_SOAL LATIHAN_:
a – Jawablah pertanyaan berikut berdasarkan teks tentang pemilihan pengurus pusat Muhammadiyah.
(i) Menurut teks, Din Syamsuddin orang mana?
(ii) Berapa orang yang sebenarnya diperlukan pengurus pusat Muhammadiyah?
(iii) Di mana beberapa bilik suara disediakan?
b – Tuliskan kembali tanpa perubahan bagian teks tentang pemilihan pengurus pusat Muhammadiyah yang dimulai dengan kata-kata "Kenyataannya 13 orang" dan berakhir dengan "wewenang untuk menambahnya.".
c – Teruskan teks tentang pemilihan pengurus pusat Muhammadiyah mulai sesudah kalimat terakhirnya.

_TEKS BACAAN_:

_ _ _ _

Saya pernah membaca keterangan Prof Dr Din Syamsuddin, orang Sumbawa yang pernah jadi ketua umum pengurus pusat Muhammadiyah. Katanya: tidak ada alasan khusus. Menetapkan jumlah itu bisa menimbulkan perdebatan panjang. Apalagi kalau harus dikait-kaitkan dengan kekeramatan sebuah angka. Justru misi Muhammadiyah harus melakukan dekramatisasi angka. Maka dipilihlah angka 13. Sekalian jadi lambang dekramatisasi angka 13 yang dianggap sebagai angka sial.
Dan ternyata Muhammadiyah tidak pernah sial. Sudah sekian kali muktamar dengan angka itu tetap saja lancar jaya.
Kenyataannya 13 orang itu sebenarnya kurang. Pengurus pusat Muhammadiyah perlu lebih dari 20 orang. Ya ditambah saja. Yang 13 orang itu diberi wewenang untuk menambahnya.
Di Pemilu kemarin malam itu lancarnya bertambah-tambah: pakai komputer. Ini untuk kali pertama pemilihannya pakai e-voting. Memang belum sepenuhnya elektronik. Belum pakai HP masing-masing. Peserta Muktamar masih harus maju ke suatu bilik suara. Di dalam bilik itu ada komputer. Peserta tinggal klik untuk pilih siapa. Beberapa bilik disediakan di bagian depan ruang muktamar. Cepat sekali. Langsung tertabulasi. Terpilihlah 13 nama.

_ _ _ _

_DATA TERSEDIA_:
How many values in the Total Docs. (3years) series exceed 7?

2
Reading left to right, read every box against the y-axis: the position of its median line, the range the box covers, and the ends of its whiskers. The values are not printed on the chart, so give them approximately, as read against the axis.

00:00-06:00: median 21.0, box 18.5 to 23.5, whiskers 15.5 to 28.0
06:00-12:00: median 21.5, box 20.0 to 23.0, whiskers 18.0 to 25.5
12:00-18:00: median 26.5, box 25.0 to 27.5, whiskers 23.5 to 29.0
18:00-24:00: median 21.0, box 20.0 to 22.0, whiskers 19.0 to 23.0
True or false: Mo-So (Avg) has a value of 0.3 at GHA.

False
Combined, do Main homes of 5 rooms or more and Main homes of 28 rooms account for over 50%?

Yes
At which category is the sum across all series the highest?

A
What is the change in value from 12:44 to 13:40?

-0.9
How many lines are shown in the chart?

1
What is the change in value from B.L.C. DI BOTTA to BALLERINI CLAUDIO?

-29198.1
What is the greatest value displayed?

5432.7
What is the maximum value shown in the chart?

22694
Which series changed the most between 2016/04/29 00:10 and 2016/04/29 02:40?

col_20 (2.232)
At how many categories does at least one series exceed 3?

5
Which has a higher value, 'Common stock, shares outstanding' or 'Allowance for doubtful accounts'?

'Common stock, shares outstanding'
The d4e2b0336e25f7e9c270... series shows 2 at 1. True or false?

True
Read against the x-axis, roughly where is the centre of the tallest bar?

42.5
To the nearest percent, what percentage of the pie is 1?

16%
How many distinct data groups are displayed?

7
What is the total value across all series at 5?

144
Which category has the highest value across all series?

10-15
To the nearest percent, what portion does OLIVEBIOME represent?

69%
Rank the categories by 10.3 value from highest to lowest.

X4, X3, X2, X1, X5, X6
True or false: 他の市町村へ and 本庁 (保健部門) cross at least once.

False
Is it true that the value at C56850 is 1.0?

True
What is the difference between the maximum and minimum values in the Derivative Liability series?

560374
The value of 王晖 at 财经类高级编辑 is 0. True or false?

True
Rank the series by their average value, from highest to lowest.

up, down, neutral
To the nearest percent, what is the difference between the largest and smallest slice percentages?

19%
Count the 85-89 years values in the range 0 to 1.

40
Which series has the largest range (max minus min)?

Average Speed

_ _ _ _

_KUNCI JAWABAN_:
a –
(i) Orang Sumbawa.
(ii) Lebih dari 20 orang.
(iii) Di bagian depan ruang muktamar.

b –
Kenyataannya 13 orang itu sebenarnya kurang. Pengurus pusat Muhammadiyah perlu lebih dari 20 orang. Ya ditambah saja. Yang 13 orang itu diberi wewenang untuk menambahnya.

c –
Acara berikutnya: 13 nama itu bersidang. Singkat sekali. Penyebabnya: salah satu dari 13 nama tersebut adalah ketua umum incumbent: Prof Dr Haedar Nashir. Maka aklamasi terjadi. Beliau terpilih kembali. Selesai.
Dengan sistem pemilu seperti itu, Muhammadiyah bisa menghindari banyak virus yang merusak organisasi. Termasuk tidak mungkin terjadi, misalnya, seseorang tokoh tiba-tiba jadi pimpinan, hanya bermodalkan popularitas atau kekuasaan.